En mi opinión, si estas personas toman la decisión de exponerse, es porque saben cuáles son los riesgos. El ciberacoso existe y se da contra todo tipo de colectivos, y aunque las personas trans* saben que –por la discriminación histórica que han sufrido– probablemente compartir sus opiniones en las redes las puede llevar a recibir mensajes de odio, no por ello han de esconderse. Tienen derecho a ocupar los espacios virtuales al igual que cualquier otra persona, de lo contrario, las estaríamos estigmatizando aún más.

Esto no implica que no haya que perseguir a las personas que cometen delitos de odio.  Sin embargo, lo que vemos a día de hoy es que la ley se está utilizando para cualquier cosa menos para señalar y sancionar a aquellos que incitan al odio contra colectivos como el trans*. En cualquier caso, creo que estos activistas deben seguir defendiendo sus opiniones de manera pública, y no ocultarse por miedo a ser víctimas de contenidos de odio. Y es lo que están haciendo, son personas muy valientes.

 

¿Dirías que este acoso está alimentado en algunos casos por el discurso de odio que comparten algunos individuos y organizaciones en la calle y en las redes sociales?

Desde luego que sí. Últimamente, con la emergencia de la extrema derecha, estamos viendo como se está extendiendo un discurso LGTBfóbico que quiere volver a imponer lo heteronormativo. Y, desgraciadamente, aunque se trata de un discurso falaz, basado en muchas ocasiones en información totalmente falsa, dada su simpleza es un discurso que cala y se viraliza.

Al fin y al cabo, no hay nada más difícil que desaprender para volver a aprender. Para entender la diversidad sexual existente, primero hemos de deconstruirnos, pues el cisheteropatriarcado nos ha educado en el binarismo. De hecho, las personas que apoyan ese tipo de discurso, antes de poder entender esta diversidad, deberían aceptar la deconstrucción de todo un constructo social que lleva milenios defendiendo como natural la heteronorma. Y esto es muy difícil. Por ello, somos conscientes de que siempre habrá grupos de la sociedad que se resistirán a aceptar esta diversidad.

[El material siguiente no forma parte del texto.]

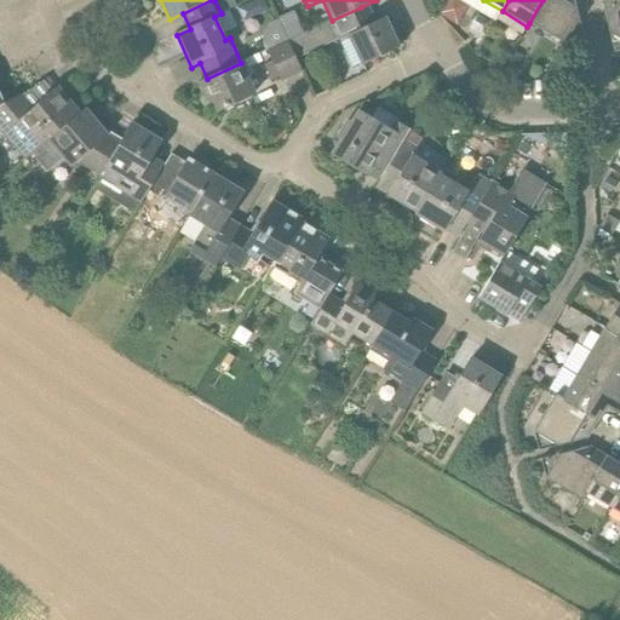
[(564,44),(584,39),(573,0),(543,0),(529,23),(564,44)]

Sin embargo, una cosa es ser consciente de estas resistencias, y otra, no hacerles frente. Sobre todo, porque si no se frena a estas fuerzas ultraconservadoras, al final van a acabar poniendo en riesgo no el avance de los derechos de las personas, sino todo lo que se ha conseguido hasta ahora. Porque lo que estos grupos proponen supone, sin duda alguna, un retroceso en los derechos humanos y fundamentales de todas las personas.

 

Finalmente, ¿te gustaría destacar el trabajo de alguna asociación que esté trabajando por los derechos de las personas trans* en Catalunya?

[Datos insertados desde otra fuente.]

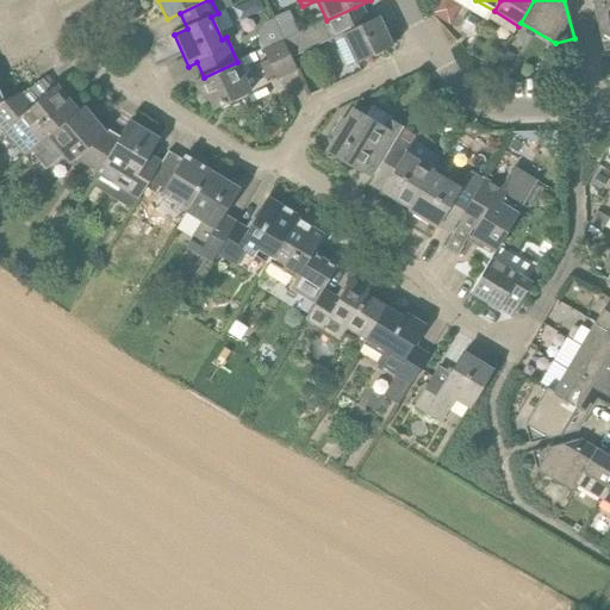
[(604,51),(609,50),(609,4),(602,0),(596,0),(592,5),(604,51)]
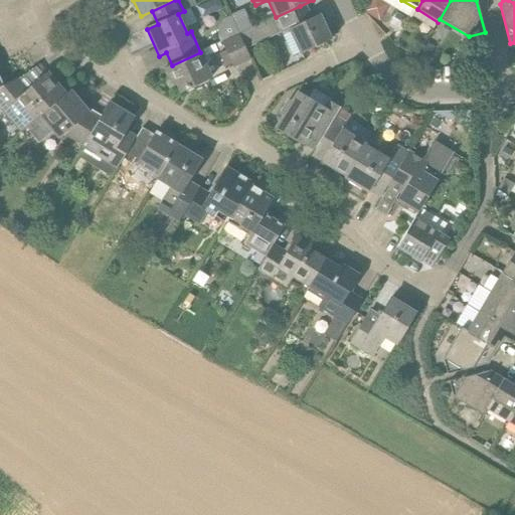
[(289,30),(301,55),(332,40),(320,15),(307,21),(300,6),(276,17),(238,34),(245,50),(281,34),(289,30)]
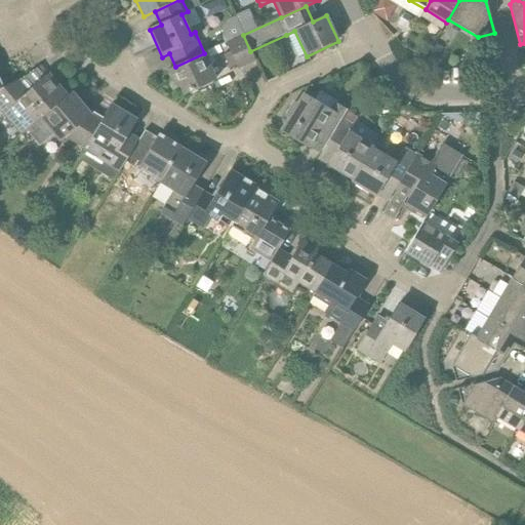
[(238,69),(255,62),(250,51),(243,35),(226,43),(231,55),(225,58),(230,70),(237,66),(238,69)]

En primer lugar, me gustaría destacar el trabajo de Trànsit, un servicio de atención a la salud sexual y reproductiva del Institut Català de la Salut, así como el trabajo de asociaciones de personas trans* adultas, como es el caso de Generem!, asociación que trabaja por dar a conocer las realidades de las diferentes identidades y expresiones de género de las personas; o de ACATHI, que trabaja para que las personas migradas se empoderen, conozcan sus derechos y eviten la autovictimización. A mi entender, organizaciones que realizan un trabajo excepcional por los derechos de las personas trans*.